◆ TEXTO DADO
==*==
Cuarenta y dos años llevan en Kotzebue los protestantes cuákeros. Miembros de una secta que no tiene Sacramentos, ni siquiera el bautismo, sin sagrario, sin Misa, sin cruz, todos sus razonamientos son fríos.
Quisieron levantar a esta gente al nivel sobrenatural con solos razonamientos y medios humanos de persuasión y prédicas, y fallaron. Tenían que fallar. Al nivel sobrenatural nos eleva la gracia, y ésta nos viene por los Sacramentos de que abominan los cuákeros.
Los eskimales de Kotzebue, sin bautismo, no hallaron ayuda alguna moral en la iglesia cuákera y se desalentaron y cayeron en un abismo tan hondo que sólo una lluvia abundantisima de gracia divina los puede sacar a flote. Y de eso se trata.
Aquí, en medio de ellos, está el que los puede salvar. Aquí está el sagrario, iluminado día y noche por la lámpara litúrgica. Cada vez que me arrodillo ante él en el silencio de la noche, me pasma y abruma la paciencia infinita de Dios, cuya arma no parece ser otra que la mansedumbre del cordero bíblico.
Todo en derredor es embriaguez, lujuria y paganismo; pero no importa; Dios sigue mandando los días y las noches y nos tiene continuamente la bahía repleta de los pescados más variados. Parece no quejarse. Algo así como nuestro oficio fuera el ser malos, y el suyo el ser bueno; y como si ése fuera el contrato.
Sobre mis hombros de carne y hueso gravita la responsabilidad inmensa de traer al redil estas ovejas descarriadas que tienen en sus fauces lobos rapaces. Arrancar la presa, revivida, nutrirla y mantenerla siempre en el rebaño, he ahí, la tarea que me está siempre mirando de cara. ¡Pero qué cuesta arriba es esta tarea!
Hubo aquí una moza que picó en el anzuelo y vino y se instruyó en el catecismo lo suficiente para hacerse merecedora del bautismo. Siendo de todos conocidas sus andanzas y escapadas nocturnas, la puse por nombre Magdalena. Poco después nos hizo la visita oficial el nuevo Obispo de Alaska y, entre los confirmados, puse naturalmente a Magdalena, que recibió la Confirmación con mucha gravedad y devoción.
==*==
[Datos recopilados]

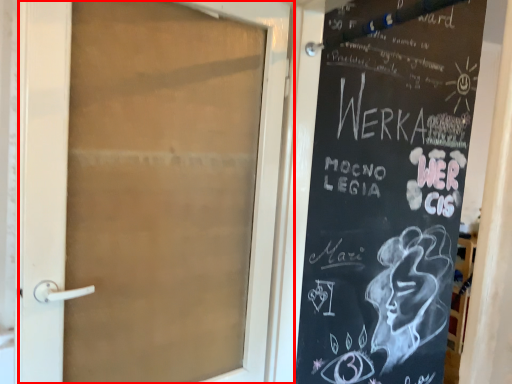
Question: From the image's perspective, what is the correct spatial positioning of door (annotated by the red box) in reference to bulletin board?

Choices:
 (A) below
 (B) above

Answer: (B)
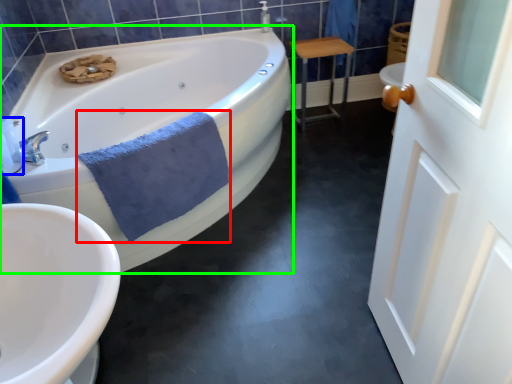
Question: Which object is the closest to the bath towel (highlighted by a red box)? Choose among these: toiletry (highlighted by a blue box) or bathtub (highlighted by a green box).

Choices:
 (A) toiletry
 (B) bathtub

Answer: (A)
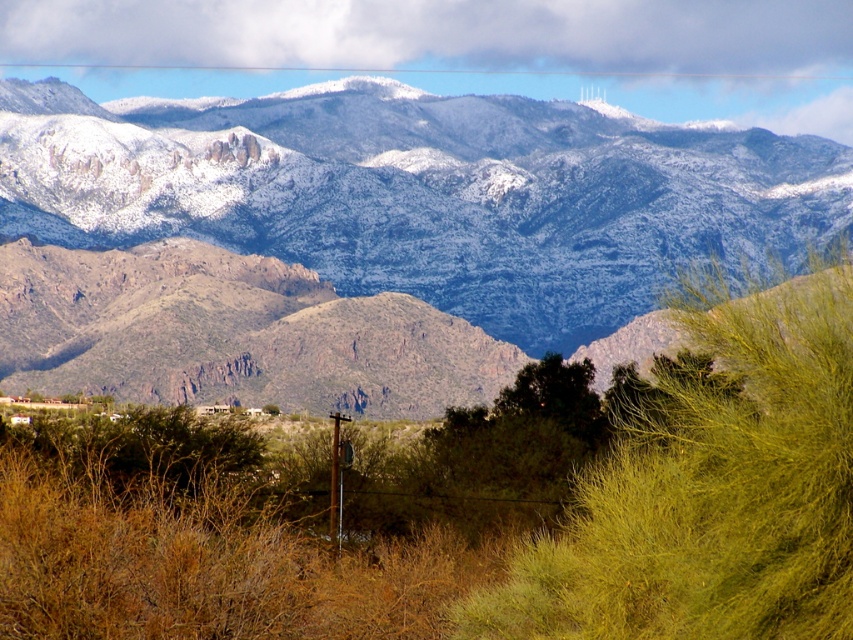
Question: Among these points, which one is nearest to the camera?

Choices:
 (A) (132, 164)
 (B) (695, 531)

Answer: (B)

Question: Is snow-covered mountains at upper center positioned at the back of green leafy bush at center?

Choices:
 (A) yes
 (B) no

Answer: (A)

Question: Does snow-covered mountains at upper center have a smaller size compared to green leafy bush at center?

Choices:
 (A) no
 (B) yes

Answer: (A)

Question: Is snow-covered mountains at upper center to the left of green leafy bush at center from the viewer's perspective?

Choices:
 (A) yes
 (B) no

Answer: (A)

Question: Which of the following is the closest to the observer?

Choices:
 (A) snow-covered mountains at upper center
 (B) green leafy bush at center

Answer: (B)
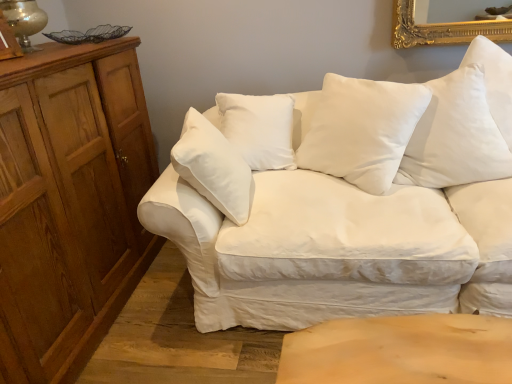
Question: Can you confirm if white cotton pillow at upper right, marked as the first pillow in a right-to-left arrangement, is wider than wooden dresser at left?

Choices:
 (A) no
 (B) yes

Answer: (A)

Question: Can you confirm if white cotton pillow at upper right, marked as the first pillow in a right-to-left arrangement, is shorter than wooden dresser at left?

Choices:
 (A) no
 (B) yes

Answer: (B)

Question: Considering the relative sizes of white cotton pillow at upper right, the 2th pillow when ordered from left to right, and wooden dresser at left in the image provided, is white cotton pillow at upper right, the 2th pillow when ordered from left to right, bigger than wooden dresser at left?

Choices:
 (A) yes
 (B) no

Answer: (B)

Question: From a real-world perspective, is white cotton pillow at upper right, marked as the first pillow in a right-to-left arrangement, physically below wooden dresser at left?

Choices:
 (A) no
 (B) yes

Answer: (A)

Question: Can you confirm if white cotton pillow at upper right, the 2th pillow when ordered from left to right, is positioned to the right of wooden dresser at left?

Choices:
 (A) yes
 (B) no

Answer: (A)

Question: Is white cotton pillow at upper right, the 2th pillow when ordered from left to right, taller than wooden dresser at left?

Choices:
 (A) no
 (B) yes

Answer: (A)

Question: Is matte gold table lamp at upper left at the back of white cotton couch at center?

Choices:
 (A) yes
 (B) no

Answer: (B)

Question: Is white cotton couch at center thinner than matte gold table lamp at upper left?

Choices:
 (A) yes
 (B) no

Answer: (B)

Question: From a real-world perspective, is white cotton couch at center located higher than matte gold table lamp at upper left?

Choices:
 (A) no
 (B) yes

Answer: (A)

Question: From the image's perspective, is white cotton couch at center located above matte gold table lamp at upper left?

Choices:
 (A) no
 (B) yes

Answer: (A)

Question: Considering the relative positions of white cotton couch at center and matte gold table lamp at upper left in the image provided, is white cotton couch at center in front of matte gold table lamp at upper left?

Choices:
 (A) no
 (B) yes

Answer: (B)

Question: From the image's perspective, does white cotton couch at center appear lower than matte gold table lamp at upper left?

Choices:
 (A) yes
 (B) no

Answer: (A)

Question: From a real-world perspective, is white soft cushion at center, arranged as the first pillow when viewed from the left, under wooden dresser at left?

Choices:
 (A) yes
 (B) no

Answer: (B)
==*==
◆ ENUNCIADO
Responde, según el pasaje sobre Kotzebue:
(a) ¿Cuántos años llevan los cuákeros en Kotzebue?
(b) ¿Qué ilumina el sagrario día y noche?
(c) ¿Qué nombre se le puso a la moza que se instruyó en el catecismo?

◆ RESPUESTA
(a) Cuarenta y dos años.
(b) La lámpara litúrgica.
(c) Magdalena.